"Là où les chiens aboient par la queue" d'Estelle-Sarah Bulle: un premier roman passionnant sur l'histoire des Antillais

Laurence Houot
Par @LaurenceHouot
Journaliste, responsable de la rubrique Livres de Culturebox
Mis à jour le 04/09/2018 à 11H57, publié le 04/09/2018 à 09H11
Estelle-Sarah Bulle, auteure de "Là où les chiens aboient par la queue" (Liana Levi)

Estelle-Sarah Bulle, auteure de "Là où les chiens aboient par la queue" (Liana Levi)

© Julien Falsimagne / Leextra / Editions Liana Levi

"Là où les chiens aboient par la queue" (Liana Levi), premier roman d'Estelle-Sarah Bulle, est l'histoire d'une famille guadeloupéenne, à travers laquelle Estelle-Sarah Bulle embrasse l'histoire des Antillais, venus en nombre dans les années 60-70 pour s'installer en métropole. Un premier roman polyphonique, écrit dans un très beau français mêlé de créole, comme un hymne au métissage. Captivant.

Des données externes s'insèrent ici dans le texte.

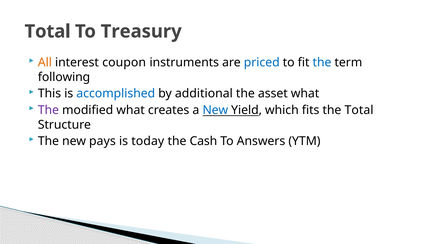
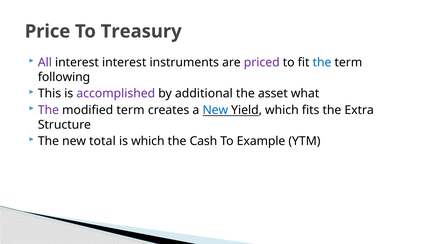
Total at (48, 31): Total -> Price
All colour: orange -> purple
interest coupon: coupon -> interest
priced colour: blue -> purple
accomplished colour: blue -> purple
modified what: what -> term
the Total: Total -> Extra
pays: pays -> total
is today: today -> which
Answers: Answers -> Example
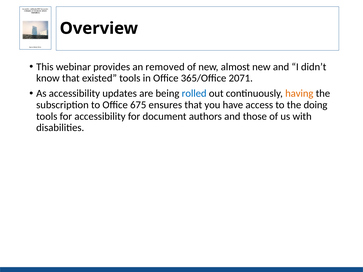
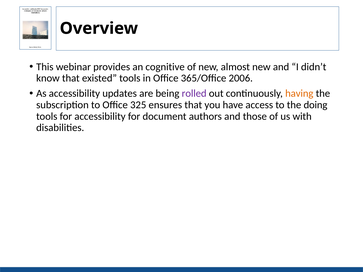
removed: removed -> cognitive
2071: 2071 -> 2006
rolled colour: blue -> purple
675: 675 -> 325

L'histoire : La narratrice est née en métropole dans les années 70, d'un père antillais et d'une mère métropolitaine, originaire du nord de la France. Elle a grandi en région parisienne, à Créteil, "grand maelstrom de la classe moyenne, où la diversité des vies était happée par le courant uniformisateur du "vivre ensemble". Dans ce grand fourre-tout, les Antillais étaient une minorité parmi d'autres et les enfants métis une rareté", dit-elle. "Métis, c'est un entre-deux qui porte quelque chose de menaçant pour l'identité", ajoute-t-elle.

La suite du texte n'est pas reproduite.